Bosch todavía no había hablado, ya que no estaba seguro de poder hacerlo. Se sentía como si flotara en una nube de aire y le costaba concentrarse en las palabras de Edgar. ¿Qué era todo aquello de un dos por ciento? ¿Y por qué estaba en el centro sanitario Martin Luther King, cerca de Watts? El último lugar que recordaba era Beverly Hills. En el túnel. El hospital de la Universidad de California o el Cedars Sinai habrían quedado mucho más cerca.

– Bueno -continuó Edgar-, como te decía, estoy intentando explicarte todo lo que pueda antes de que lleguen los burócratas e intenten joderte. Rourke ha muerto. Lewis ha muerto. Clarke está mal, enchufado a la máquina, y según dicen lo están manteniendo vivo para aprovechar los órganos. En cuanto encuentren a la gente que los necesita, lo desenchufarán. ¿Te imaginas acabar con el corazón, el ojo o cualquier cosa de ese imbécil? Bueno, como te decía, tú te recuperarás. De todos modos, con ese brazo, podrás jubilarte tranquilamente y cobrar un ochenta por ciento de la paga. «Herido en cumplimiento del deber.» Tienes el futuro asegurado.

Edgar sonrió a Bosch, que lo miró sin decir nada. Harry tenía la garganta seca y, cuando habló, su voz sonó cascada.

– ¿Martin Luther King?

Le salió un poco flojo, pero bien. Edgar le sirvió un vaso de agua de una jarra que había en la mesita de noche y se la pasó. Cuando Bosch se aflojó las correas y se incorporó para beber, le invadió una sensación de náusea. Edgar no lo notó.

– Esto es un club de tiro, tío. Aquí es donde traen a los pandilleros después de los tiroteos. Es el mejor sitio para una herida de bala. Nada de esos doctores pijos de la Universidad de California; aquí entrenan a médicos del ejército para que atiendan a bajas de guerra. Te trajeron en un helicóptero.

– ¿Qué hora es?

– Las siete y unos minutos, domingo por la mañana. Has perdido un día.

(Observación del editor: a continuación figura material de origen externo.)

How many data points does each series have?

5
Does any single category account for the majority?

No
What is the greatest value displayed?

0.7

Entonces Bosch recordó a Eleanor. ¿Fue ella la que apareció en el túnel al final? ¿Qué había pasado? Edgar le leyó el pensamiento, algo que todo el mundo parecía hacer últimamente.

– Tu compañera está bien. Tú y ella sois héroes, tío.

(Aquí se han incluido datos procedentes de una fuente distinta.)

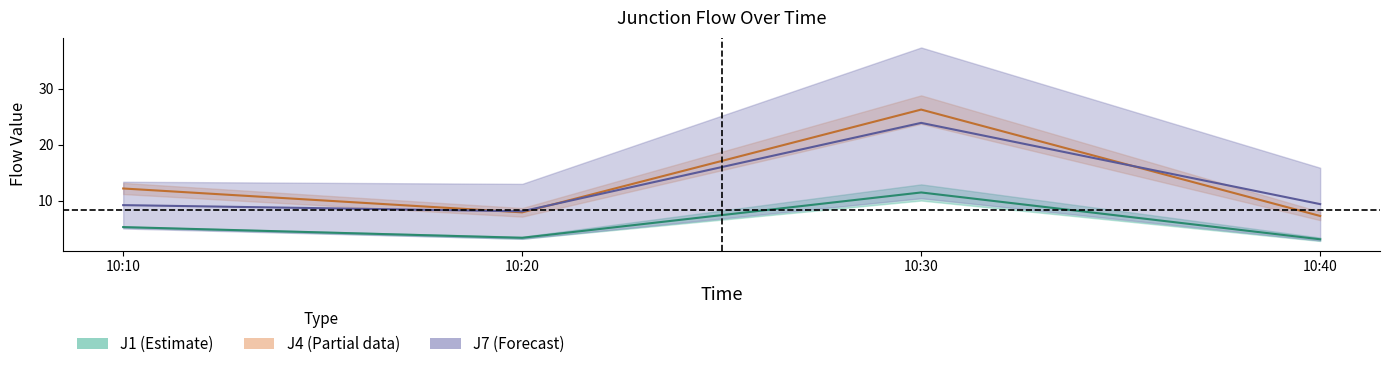

At which category does the chart reach its minimum across all series?

10:40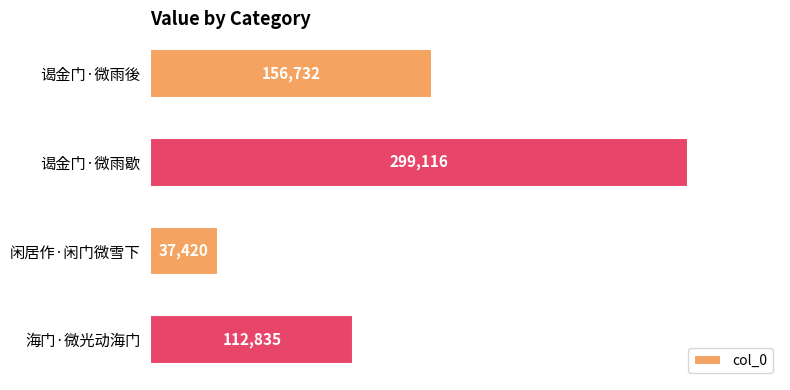

What is the average value?

151526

Héroes. Bosch pensó en ello. Al cabo de unos segundos, Edgar añadió:

– Tengo que largarme. Si se enteran de que he hablado antes contigo, me mandarán a Newton.

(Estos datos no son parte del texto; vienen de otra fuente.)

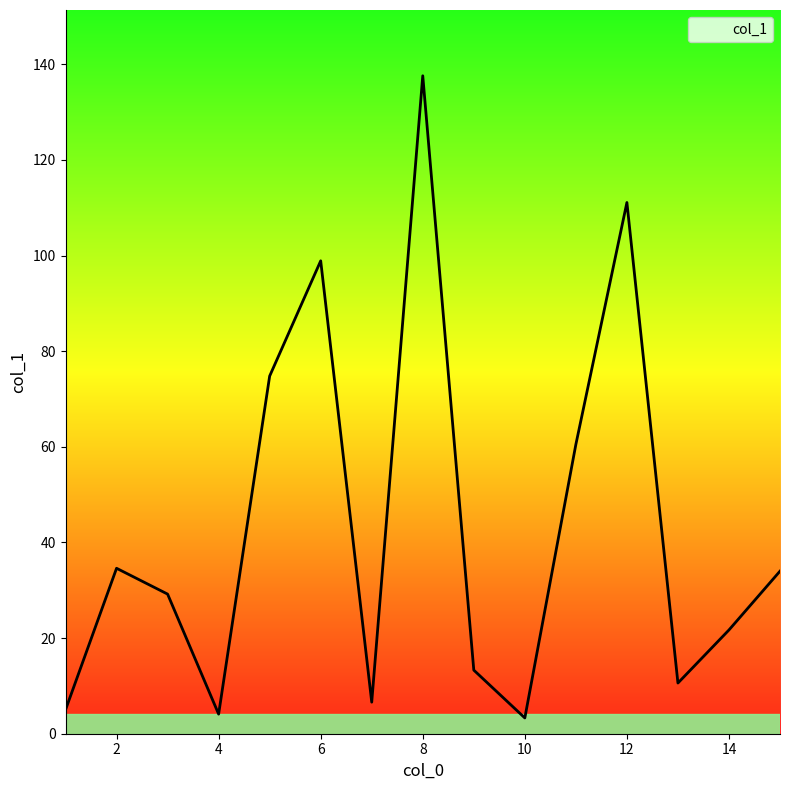

Is this an area chart (filled region under the line)?

No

Bosch asintió. A la mayoría de policías no les importaría trabajar en la División de Newton, ya que nunca había escasez de movimiento. Pero no a Jerry Edgar, agente inmobiliario.

– ¿Quién viene?

– Los de siempre, supongo. Asuntos Internos, el equipo de Agentes Implicados en Tiroteos, el FBI, el departamento de Beverly Hills… Creo que todo el mundo se pregunta qué cono pasó ahí abajo y sólo os tienen a ti y a Wish para explicárselo. Seguramente quieren comparar vuestras versiones de los hechos. Por eso te aconsejo que les digas que no recuerdas una mierda. Te han disparado, tío. Eres un agente herido en cumplimiento del deber. Estás en tu derecho de no recordar lo que pasó.